For the love of entertainment
It’s difficult to come into Postcards from the Edge without a certain expectation. First of all, the movie adaptation is extremely well regarded and features sterling performances from Meryl Streep and Shirley MacLaine as a complicated mother and daughter in Hollywood. Author Carrie Fisher’s unexpected death (followed closely by her mother, Debbie Reynolds’ own passing) last December also gave the book a sort of notoriety. It’s her most famous work as an author and it just so happens to be a thinly fictionalized version of Fisher’s own relationship with her mother.
It’s a great shock, then, to read Postcards from the Edge in this modern context.
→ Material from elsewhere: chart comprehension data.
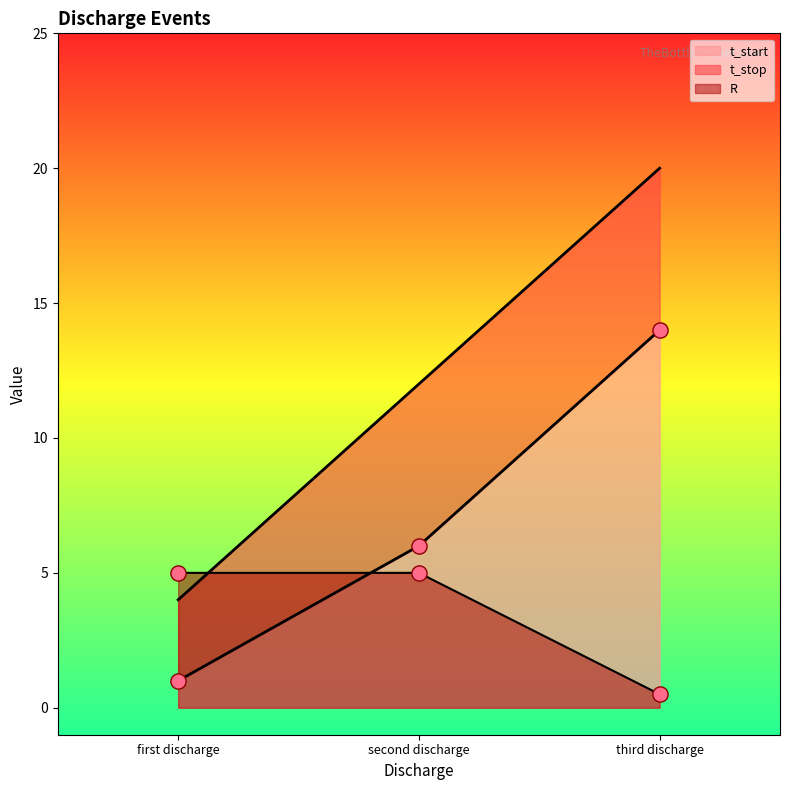

What are all the series names shown in the legend?

t_start, t_stop, R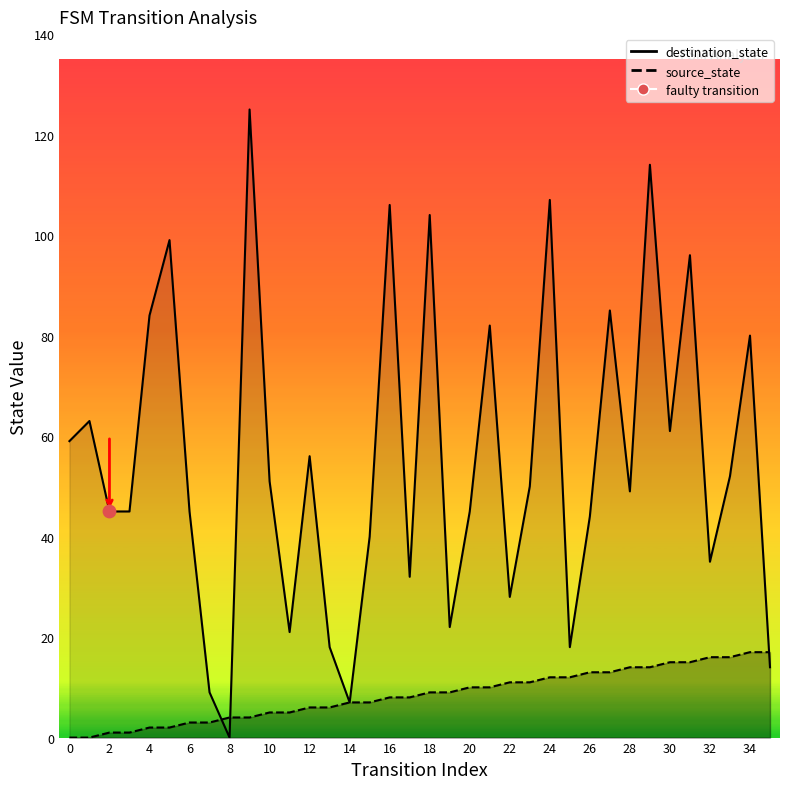

Which series has the largest Y range (max minus min)?

destination_state_line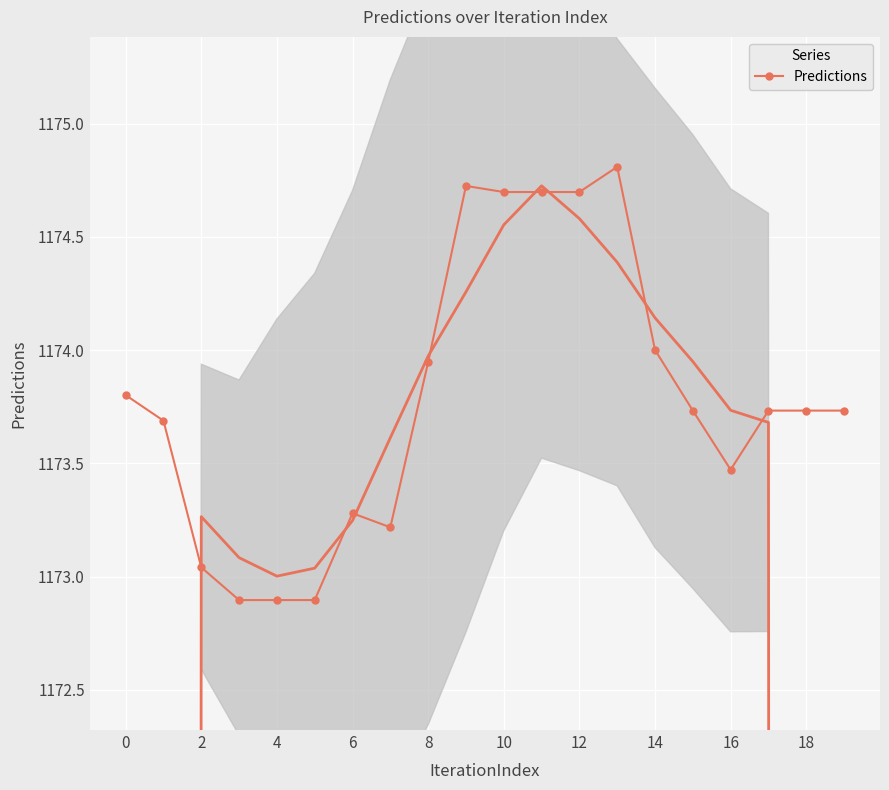

The value at 18 is 1173.7. True or false?

True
The mother is barely in it at all. Instead, Postcards is more like a series of vignettes in the life of actress Susan Vale as she struggles toward sobriety. Her relationship with her mother is only passingly referred to, and it’s difficult to tell if the longing you feel for more time with the mother is genuinely derived from the pages or a result of wanting what you saw in the movie.
If you’ve ever seen Carrie Fisher on stage, or if you’ve read Wishful Drinking, her memoir, you know that she has a very stream-of conscious style. Postcards is not an exception to this. The narrative flows and meanders in the manner of someone telling a story. This style is fine but it too often feels as though the person telling the story isn’t sure of the point they want to make as they talk. Chapters shift away from Susan’s perspective, then those characters aren’t really revisited at all. There’s no plot per se, which is fine, except the snapshots don’t really cohere into anything significant.
I can’t help but compare to the movie, which Carrie Fisher herself adapted, and I can’t help but find the book lacking in comparison. The movie seems to show the promise of what Fisher could have accomplished had she stuck to a point and developed it into a coherent theme. The book on its own is fine, but just fine. It doesn’t come together.